Les Roméo et Juliette bruxellois

Retour donc de la zwanze, cet humour typiquement gouailleur de Bruxelles, avec ses dialectes populaires, mélange de brusseleir ou de marollien. L’auteur de la pièce, Paul Van Stalle, la résumait comme une parodie bruxelloise de Roméo et Juliette, les Capulet étant les Molenbeekois et les Montaigu, les Saint-Gillois… à moins que ce ne soit le contraire. C’est l’époque où l’Union Saint-Gilloise et le Daring sont les grands du football belge, avec des supporters plus que fanatiques, à tel point que ces rivalités footballistiques risquent de ruiner les espoirs de bonheur de Georgette et de Joseph, les enfants de Coppenolle et Bossemans.

Ce qui a fait le succès de la pièce réside évidemment dans ses quiproquos, mais aussi dans des répliques devenues cultes : « Tu veux un Martini, Mussolini ? », ou encore « Monsieur Bossemans peut-être ? Monsieur Coppenolle, sans doute ». Mais aussi ces mots de Madame Chapeau (l’un des rares personnages du théâtre belge à avoir sa statue, rue du Midi, à Bruxelles) : « Je ne m’appelle pas madame Chapeau, ce sont les crapuleux de ma strotje (ruelle en brusseleir, NDLR) qui m’ont appelée comme ça parce que je suis trop distinguée pour sortir en cheveux ! »

David Michels connaît bien la pièce pour avoir travaillé dessus une première fois comme régisseur et une deuxième fois comme administrateur de tournée. « Il s’agit d’avoir un regard actuel sur une pièce de 1938, qui peut être datée avec des actes très longs et beaucoup de scènes assises. Garder l’histoire en 1938 est indispensable par rapport à l’intrigue. Il ne faut pas la moderniser, il faut la laisser dans son jus, mais il faut la dépoussiérer dans les décors ou les costumes. La dynamiser aussi, faire des coupures, l’alléger. »

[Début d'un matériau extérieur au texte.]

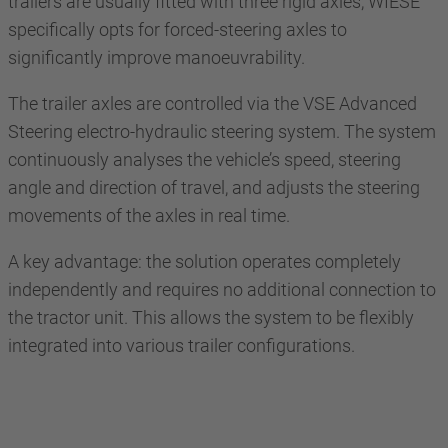
trailers are usually fitted with three rigid axles, WIESE
specifically opts for forced-steering axles to
significantly improve manoeuvrability.
The trailer axles are controlled via the VSE Advanced
Steering electro-hydraulic steering system. The system
continuously analyses the vehicle’s speed, steering
angle and direction of travel, and adjusts the steering
movements of the axles in real time.
A key advantage: the solution operates completely
independently and requires no additional connection to
the tractor unit. This allows the system to be flexibly
integrated into various trailer configurations.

Tonifier tout en restant dans la reconstitution fidèle. David Michels est même allé faire des recherches à l’Union Saint-Gilloise pour se renseigner sur des détails comme les fanions ou les coupes. C’est alors qu’il s’est rendu compte que 180 supporters du club avaient déjà réservé leur place. « On peut même dire qu’on surfe sur l’air du temps avec l’engouement retrouvé des Belges pour les Diables rouges. »

Pour achever le coup de jeune sur cette pièce du répertoire, la RTBF a prévu une captation vidéo pour remplacer son film en noir et blanc de 1967 et immortaliser ses jeux de mots (« un supporter insupportable ») et ses métaphores (« un homme seul, c’est comme un ministre sans portefeuille et comme un escargot sans caricole ! »).

Du 22 avril au 24 mai au Théâtre des Galeries, Bruxelles.